Prenant ses cliques et ses claques, la «grosse» décide de se tirer de chez elle. Mue par un instinct irrépressible de survie, Precious fréquente alors une école alternative qui lui reconnaîtra un don certain pour les maths… Tiré de «Push», livre culte de la romancière et poétesse Sapphire publié en 1996, «Precious» n’est en rien une exagération. Le destin très contrarié de sa protagoniste est partagé par d’innombrables jeunes afro-américaines en détresse!
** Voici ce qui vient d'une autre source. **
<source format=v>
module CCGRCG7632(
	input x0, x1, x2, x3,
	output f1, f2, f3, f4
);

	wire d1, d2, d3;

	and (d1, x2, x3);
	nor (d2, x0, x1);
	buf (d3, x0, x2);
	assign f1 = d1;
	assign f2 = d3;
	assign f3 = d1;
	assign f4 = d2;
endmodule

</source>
Malgré une mise en scène sans trop de caractère, le film agrippe le spectateur pour ne plus le lâcher. Très rusé, le scénario y est pour beaucoup. Traités sans aucun manichéisme, ses personnages ont en effet ce qu’il faut de complexité pour décourager toute interprétation simpliste, même les moins sympathiques, à l’instar de Mary, la mère de Precious.
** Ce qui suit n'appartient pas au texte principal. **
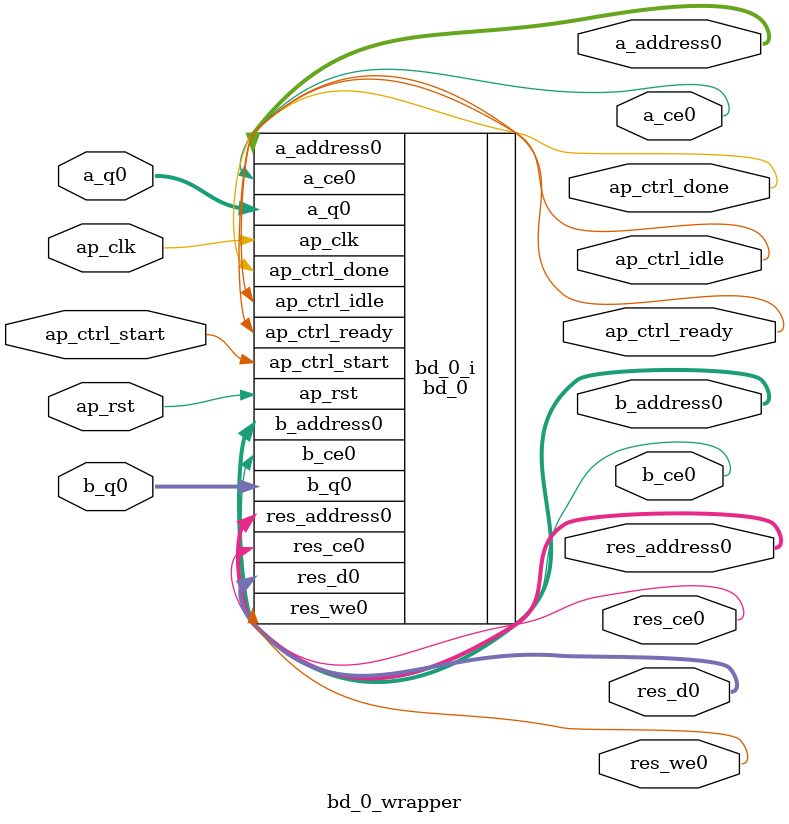
<source format=v>
`timescale 1 ps / 1 ps

module bd_0_wrapper
   (a_address0,
    a_ce0,
    a_q0,
    ap_clk,
    ap_ctrl_done,
    ap_ctrl_idle,
    ap_ctrl_ready,
    ap_ctrl_start,
    ap_rst,
    b_address0,
    b_ce0,
    b_q0,
    res_address0,
    res_ce0,
    res_d0,
    res_we0);
  output [3:0]a_address0;
  output a_ce0;
  input [7:0]a_q0;
  input ap_clk;
  output ap_ctrl_done;
  output ap_ctrl_idle;
  output ap_ctrl_ready;
  input ap_ctrl_start;
  input ap_rst;
  output [3:0]b_address0;
  output b_ce0;
  input [7:0]b_q0;
  output [3:0]res_address0;
  output res_ce0;
  output [15:0]res_d0;
  output res_we0;

  wire [3:0]a_address0;
  wire a_ce0;
  wire [7:0]a_q0;
  wire ap_clk;
  wire ap_ctrl_done;
  wire ap_ctrl_idle;
  wire ap_ctrl_ready;
  wire ap_ctrl_start;
  wire ap_rst;
  wire [3:0]b_address0;
  wire b_ce0;
  wire [7:0]b_q0;
  wire [3:0]res_address0;
  wire res_ce0;
  wire [15:0]res_d0;
  wire res_we0;

  bd_0 bd_0_i
       (.a_address0(a_address0),
        .a_ce0(a_ce0),
        .a_q0(a_q0),
        .ap_clk(ap_clk),
        .ap_ctrl_done(ap_ctrl_done),
        .ap_ctrl_idle(ap_ctrl_idle),
        .ap_ctrl_ready(ap_ctrl_ready),
        .ap_ctrl_start(ap_ctrl_start),
        .ap_rst(ap_rst),
        .b_address0(b_address0),
        .b_ce0(b_ce0),
        .b_q0(b_q0),
        .res_address0(res_address0),
        .res_ce0(res_ce0),
        .res_d0(res_d0),
        .res_we0(res_we0));
endmodule

</source>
Autre point très décisif, le réalisateur Lee Daniels a su restituer dans ses dialogues la langue furieuse du livre d’origine, qui finit toujours par excéder les pensées de ses locuteurs, mais qui n’en reste pas moins leur seul moyen d’exister, de trouver leurs marques identitaires. De même, le féminisme qui imprègne le propos n’est pas édulcoré: hors les femmes, vraiment point de salut! Enfin, dans le rôle-titre, Gabourey Sidibe nous gratifie d’une prestation époustouflante, emplie d’une grâce, d’une légèreté mystérieuses d’antinomie. Elle aurait mérité à tout le moins de décrocher l’Oscar. Frileuse, l’Académie lui a préféré la plastique plus rassurante de Sandra Bullock!